Bob and Ray made it plain that radio had been overlooking some of the most effective tools in its kit — the use, for instance, of transcriptions in a “live” show. There would be no point in playing a transcription for TV, but ordinary recorded bits were caused by Bob and Ray to produce preposterous illusions via radio. The effect of suddenly slowing down the turntable, or speeding it up sharply, in the middle of an ornate trumpet, solo, yielded wonderful implications for the listener, guided by low-pressure comment from Bob and Ray. They had been having trouble with the trumpeter — drinking perhaps, nerves, family discord. . . . Would he make it this time? . . . No . . . too bad . . . there he goes again!

Each of the team can also take the part of ten or a dozen different characters without reducing his conversational speed, and their version of a Small Business Men’s Round Table — the tallest Small Business Man present being just 9 ½inches — was a rich tangle of warring voices with a moderator and program announcer thrown in. It wound up with the shortest Small Business Man (4 inches) shouting through the honeyed sign-off of the “announcer”: “Lift me down from this table, somebody!” — nothing for television, but a droll enough interval for the listener. So were the team’s ruinous telephone conversations, both parties talking at once and with great earnestness.
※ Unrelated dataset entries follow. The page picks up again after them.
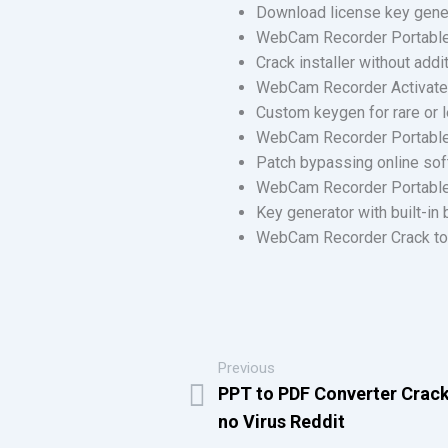
Download license key gener
WebCam Recorder Portable 
Crack installer without add
WebCam Recorder Activated
Custom keygen for rare or 
WebCam Recorder Portable t
Patch bypassing online so
WebCam Recorder Portable
Key generator with built-in 
WebCam Recorder Crack tool
Previous
PPT to PDF Converter Crack
no Virus Reddit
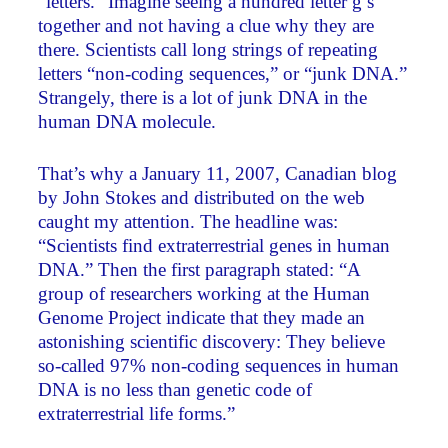
“letters.” Imagine seeing a hundred letter g’s
together and not having a clue why they are
there. Scientists call long strings of repeating
letters “non-coding sequences,” or “junk DNA.”
Strangely, there is a lot of junk DNA in the
human DNA molecule.
That’s why a January 11, 2007, Canadian blog
by John Stokes and distributed on the web
caught my attention. The headline was:
“Scientists find extraterrestrial genes in human
DNA.” Then the first paragraph stated: “A
group of researchers working at the Human
Genome Project indicate that they made an
astonishing scientific discovery: They believe
so-called 97% non-coding sequences in human
DNA is no less than genetic code of
extraterrestrial life forms.”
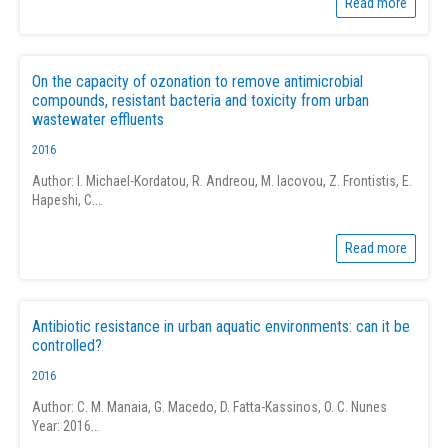
Read more
On the capacity of ozonation to remove antimicrobial
compounds, resistant bacteria and toxicity from urban
wastewater effluents
2016
Author: I. Michael-Kordatou, R. Andreou, M. Iacovou, Z. Frontistis, E.
Hapeshi, C.…
Read more
Antibiotic resistance in urban aquatic environments: can it be
controlled?
2016
Author: C. M. Manaia, G. Macedo, D. Fatta-Kassinos, O. C. Nunes
Year: 2016…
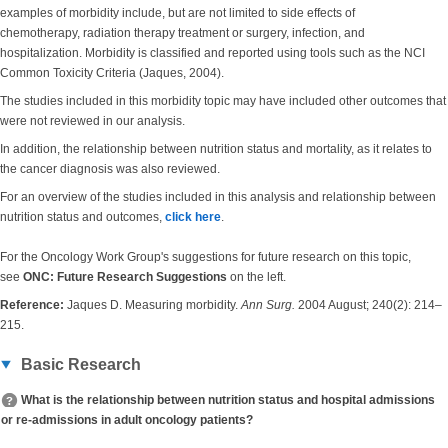
examples of morbidity include, but are not limited to side effects of
chemotherapy, radiation therapy treatment or surgery, infection, and
hospitalization. Morbidity is classified and reported using tools such as the NCI
Common Toxicity Criteria (Jaques, 2004).
The studies included in this morbidity topic may have included other outcomes that
were not reviewed in our analysis.
In addition, the relationship between nutrition status and mortality, as it relates to
the cancer diagnosis was also reviewed.
For an overview of the studies included in this analysis and relationship between
nutrition status and outcomes,
click here
.
For the Oncology Work Group's suggestions for future research on this topic,
see
ONC: Future Research Suggestions
on the left.
Reference:
Jaques D. Measuring morbidity.
Ann Surg.
2004 August; 240(2): 214–
215.
Basic Research
What is the relationship between nutrition status and hospital admissions
or re-admissions in adult oncology patients?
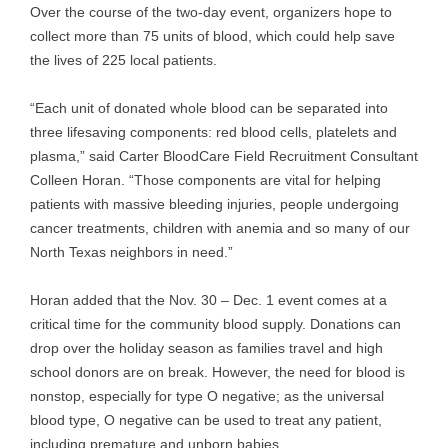
Over the course of the two-day event, organizers hope to
collect more than 75 units of blood, which could help save
the lives of 225 local patients.
“Each unit of donated whole blood can be separated into
three lifesaving components: red blood cells, platelets and
plasma,” said Carter BloodCare Field Recruitment Consultant
Colleen Horan. “Those components are vital for helping
patients with massive bleeding injuries, people undergoing
cancer treatments, children with anemia and so many of our
North Texas neighbors in need.”
Horan added that the Nov. 30 – Dec. 1 event comes at a
critical time for the community blood supply. Donations can
drop over the holiday season as families travel and high
school donors are on break. However, the need for blood is
nonstop, especially for type O negative; as the universal
blood type, O negative can be used to treat any patient,
including premature and unborn babies.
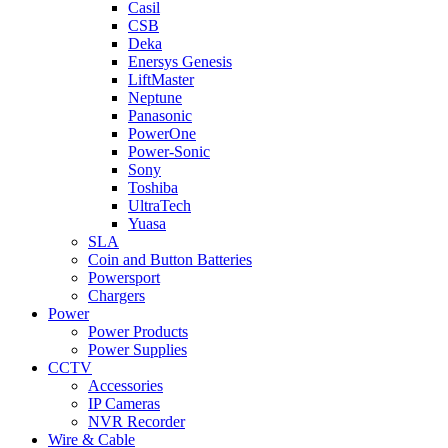
Casil
CSB
Deka
Enersys Genesis
LiftMaster
Neptune
Panasonic
PowerOne
Power-Sonic
Sony
Toshiba
UltraTech
Yuasa
SLA
Coin and Button Batteries
Powersport
Chargers
Power
Power Products
Power Supplies
CCTV
Accessories
IP Cameras
NVR Recorder
Wire & Cable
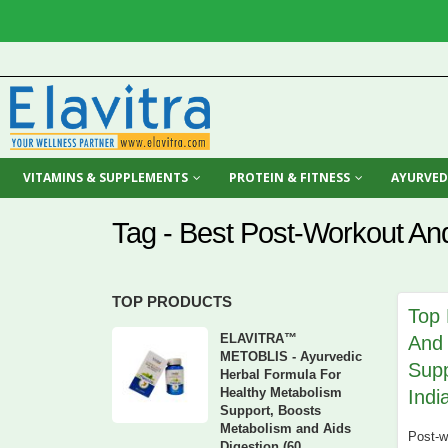
VITAMINS & SUPPLEMENTS
PROTEIN & FITNESS
AYURVED
Tag - Best Post-Workout An
TOP PRODUCTS
Top 
ELAVITRA™
And
METOBLIS - Ayurvedic
Supp
Herbal Formula For
Healthy Metabolism
Indi
Support, Boosts
Metabolism and Aids
Post-wo
Digestion (60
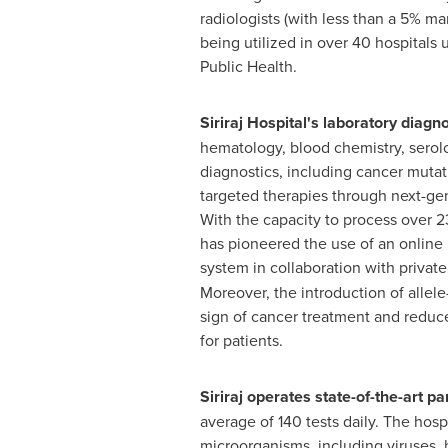
radiologists (with less than a 5% mar
being utilized in over 40 hospitals 
Public Health.
Siriraj Hospital's laboratory diagn
hematology, blood chemistry, serol
diagnostics, including cancer mutat
targeted therapies through next-ge
With the capacity to process over 23,
has pioneered the use of an online
system in collaboration with private
Moreover, the introduction of allele
sign of cancer treatment and reduced
for patients.
Siriraj operates state-of-the-art p
average of 140 tests daily. The hosp
microorganisms, including viruses,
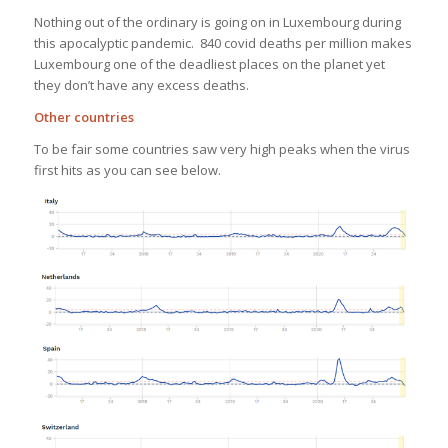
Nothing out of the ordinary is going on in Luxembourg during
this apocalyptic pandemic. 840 covid deaths per million makes
Luxembourg one of the deadliest places on the planet yet
they don’t have any excess deaths.
Other countries
To be fair some countries saw very high peaks when the virus
first hits as you can see below.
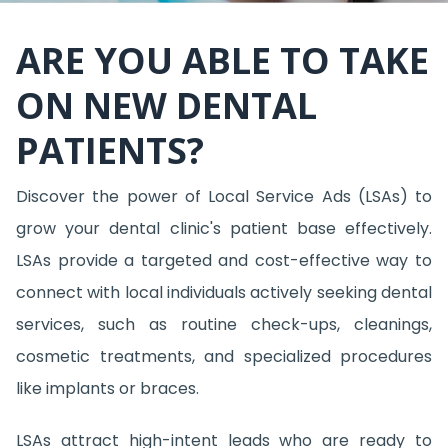
ARE YOU ABLE TO TAKE
ON NEW DENTAL
PATIENTS?
Discover the power of Local Service Ads (LSAs) to
grow your dental clinic's patient base effectively.
LSAs provide a targeted and cost-effective way to
connect with local individuals actively seeking dental
services, such as routine check-ups, cleanings,
cosmetic treatments, and specialized procedures
like implants or braces.
LSAs attract high-intent leads who are ready to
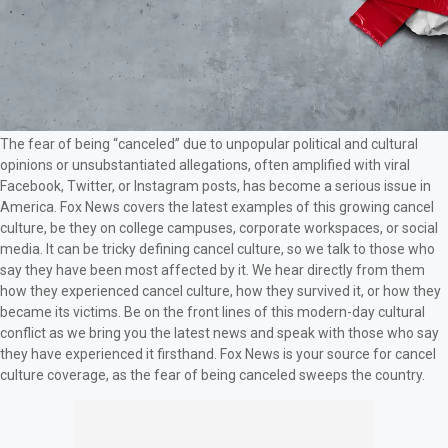
The fear of being “canceled” due to unpopular political and cultural
opinions or unsubstantiated allegations, often amplified with viral
Facebook, Twitter, or Instagram posts, has become a serious issue in
America. Fox News covers the latest examples of this growing cancel
culture, be they on college campuses, corporate workspaces, or social
media. It can be tricky defining cancel culture, so we talk to those who
say they have been most affected by it. We hear directly from them
how they experienced cancel culture, how they survived it, or how they
became its victims. Be on the front lines of this modern-day cultural
conflict as we bring you the latest news and speak with those who say
they have experienced it firsthand. Fox News is your source for cancel
culture coverage, as the fear of being canceled sweeps the country.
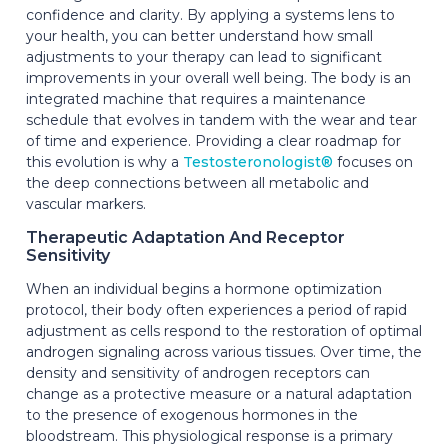
confidence and clarity. By applying a systems lens to
your health, you can better understand how small
adjustments to your therapy can lead to significant
improvements in your overall well being. The body is an
integrated machine that requires a maintenance
schedule that evolves in tandem with the wear and tear
of time and experience. Providing a clear roadmap for
this evolution is why a
Testosteronologist®
focuses on
the deep connections between all metabolic and
vascular markers.
Therapeutic Adaptation And Receptor
Sensitivity
When an individual begins a hormone optimization
protocol, their body often experiences a period of rapid
adjustment as cells respond to the restoration of optimal
androgen signaling across various tissues. Over time, the
density and sensitivity of androgen receptors can
change as a protective measure or a natural adaptation
to the presence of exogenous hormones in the
bloodstream. This physiological response is a primary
They created hundreds of funny situations in those summer weeks; their material was wonderfully fresh and distinctive. How long they could continue to produce brilliantly at the vast rate of their summer consumption (five 15-minute programs plus a one-hour show every week) remained to be seen. Both men are capable actors, and their mimicry is subtle enough to prosper even with more commonplace subject matter. The fine gusto of their first burst into network radio smacked of durability.